* [YOUR OBJECTIVE]: Without changing anything, set down every line shown below.
*** DATA
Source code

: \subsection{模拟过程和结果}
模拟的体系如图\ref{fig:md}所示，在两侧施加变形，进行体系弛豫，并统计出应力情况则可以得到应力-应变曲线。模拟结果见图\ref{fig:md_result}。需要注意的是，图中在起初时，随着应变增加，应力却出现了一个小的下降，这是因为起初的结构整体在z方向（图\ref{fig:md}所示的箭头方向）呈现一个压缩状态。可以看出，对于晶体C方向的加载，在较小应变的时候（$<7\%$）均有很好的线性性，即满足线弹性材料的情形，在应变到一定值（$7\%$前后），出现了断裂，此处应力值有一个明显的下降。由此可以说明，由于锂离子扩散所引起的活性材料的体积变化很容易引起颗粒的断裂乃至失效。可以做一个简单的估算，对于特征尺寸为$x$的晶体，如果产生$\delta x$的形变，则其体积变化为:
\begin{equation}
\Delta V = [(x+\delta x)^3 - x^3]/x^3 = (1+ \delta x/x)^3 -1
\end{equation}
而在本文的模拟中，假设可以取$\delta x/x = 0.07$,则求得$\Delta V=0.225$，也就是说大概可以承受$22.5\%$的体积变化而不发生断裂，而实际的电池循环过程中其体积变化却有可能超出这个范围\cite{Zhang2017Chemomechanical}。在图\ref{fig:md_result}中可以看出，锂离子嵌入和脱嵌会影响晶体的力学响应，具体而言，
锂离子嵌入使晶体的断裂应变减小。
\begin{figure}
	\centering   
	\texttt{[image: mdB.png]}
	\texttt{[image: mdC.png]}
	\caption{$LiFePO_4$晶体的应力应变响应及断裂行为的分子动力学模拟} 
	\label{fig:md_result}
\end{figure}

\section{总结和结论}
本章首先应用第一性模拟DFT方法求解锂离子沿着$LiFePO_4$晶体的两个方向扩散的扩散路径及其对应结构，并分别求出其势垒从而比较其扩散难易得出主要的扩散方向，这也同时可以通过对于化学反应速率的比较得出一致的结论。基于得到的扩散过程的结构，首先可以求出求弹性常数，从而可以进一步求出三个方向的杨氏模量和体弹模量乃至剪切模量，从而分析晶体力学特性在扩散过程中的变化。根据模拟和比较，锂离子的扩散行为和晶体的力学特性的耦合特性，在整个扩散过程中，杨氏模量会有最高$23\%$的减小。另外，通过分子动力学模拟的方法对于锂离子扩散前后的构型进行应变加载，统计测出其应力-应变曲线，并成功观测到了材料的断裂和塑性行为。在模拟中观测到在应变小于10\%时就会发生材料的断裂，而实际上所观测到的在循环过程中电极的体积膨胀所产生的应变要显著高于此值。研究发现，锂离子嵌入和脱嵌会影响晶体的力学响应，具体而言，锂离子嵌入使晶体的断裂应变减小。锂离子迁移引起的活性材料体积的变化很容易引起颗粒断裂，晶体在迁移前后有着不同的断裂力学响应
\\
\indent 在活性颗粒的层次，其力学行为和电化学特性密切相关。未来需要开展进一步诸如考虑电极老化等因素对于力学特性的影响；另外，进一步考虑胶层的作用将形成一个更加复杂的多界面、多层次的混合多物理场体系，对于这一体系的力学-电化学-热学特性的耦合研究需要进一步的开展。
******
* [RESPONSE AREA]:
Source code

: \subsection{模拟过程和结果}
模拟的体系如图\ref{fig:md}所示，在两侧施加变形，进行体系弛豫，并统计出应力情况则可以得到应力-应变曲线。模拟结果见图\ref{fig:md_result}。需要注意的是，图中在起初时，随着应变增加，应力却出现了一个小的下降，这是因为起初的结构整体在z方向（图\ref{fig:md}所示的箭头方向）呈现一个压缩状态。可以看出，对于晶体C方向的加载，在较小应变的时候（$<7\%$）均有很好的线性性，即满足线弹性材料的情形，在应变到一定值（$7\%$前后），出现了断裂，此处应力值有一个明显的下降。由此可以说明，由于锂离子扩散所引起的活性材料的体积变化很容易引起颗粒的断裂乃至失效。可以做一个简单的估算，对于特征尺寸为$x$的晶体，如果产生$\delta x$的形变，则其体积变化为:
\begin{equation}
\Delta V = [(x+\delta x)^3 - x^3]/x^3 = (1+ \delta x/x)^3 -1
\end{equation}
而在本文的模拟中，假设可以取$\delta x/x = 0.07$,则求得$\Delta V=0.225$，也就是说大概可以承受$22.5\%$的体积变化而不发生断裂，而实际的电池循环过程中其体积变化却有可能超出这个范围\cite{Zhang2017Chemomechanical}。在图\ref{fig:md_result}中可以看出，锂离子嵌入和脱嵌会影响晶体的力学响应，具体而言，
锂离子嵌入使晶体的断裂应变减小。
\begin{figure}
	\centering   
	\texttt{[image: mdB.png]}
	\texttt{[image: mdC.png]}
	\caption{$LiFePO_4$晶体的应力应变响应及断裂行为的分子动力学模拟} 
	\label{fig:md_result}
\end{figure}

\section{总结和结论}
本章首先应用第一性模拟DFT方法求解锂离子沿着$LiFePO_4$晶体的两个方向扩散的扩散路径及其对应结构，并分别求出其势垒从而比较其扩散难易得出主要的扩散方向，这也同时可以通过对于化学反应速率的比较得出一致的结论。基于得到的扩散过程的结构，首先可以求出求弹性常数，从而可以进一步求出三个方向的杨氏模量和体弹模量乃至剪切模量，从而分析晶体力学特性在扩散过程中的变化。根据模拟和比较，锂离子的扩散行为和晶体的力学特性的耦合特性，在整个扩散过程中，杨氏模量会有最高$23\%$的减小。另外，通过分子动力学模拟的方法对于锂离子扩散前后的构型进行应变加载，统计测出其应力-应变曲线，并成功观测到了材料的断裂和塑性行为。在模拟中观测到在应变小于10\%时就会发生材料的断裂，而实际上所观测到的在循环过程中电极的体积膨胀所产生的应变要显著高于此值。研究发现，锂离子嵌入和脱嵌会影响晶体的力学响应，具体而言，锂离子嵌入使晶体的断裂应变减小。锂离子迁移引起的活性材料体积的变化很容易引起颗粒断裂，晶体在迁移前后有着不同的断裂力学响应
\\
\indent 在活性颗粒的层次，其力学行为和电化学特性密切相关。未来需要开展进一步诸如考虑电极老化等因素对于力学特性的影响；另外，进一步考虑胶层的作用将形成一个更加复杂的多界面、多层次的混合多物理场体系，对于这一体系的力学-电化学-热学特性的耦合研究需要进一步的开展。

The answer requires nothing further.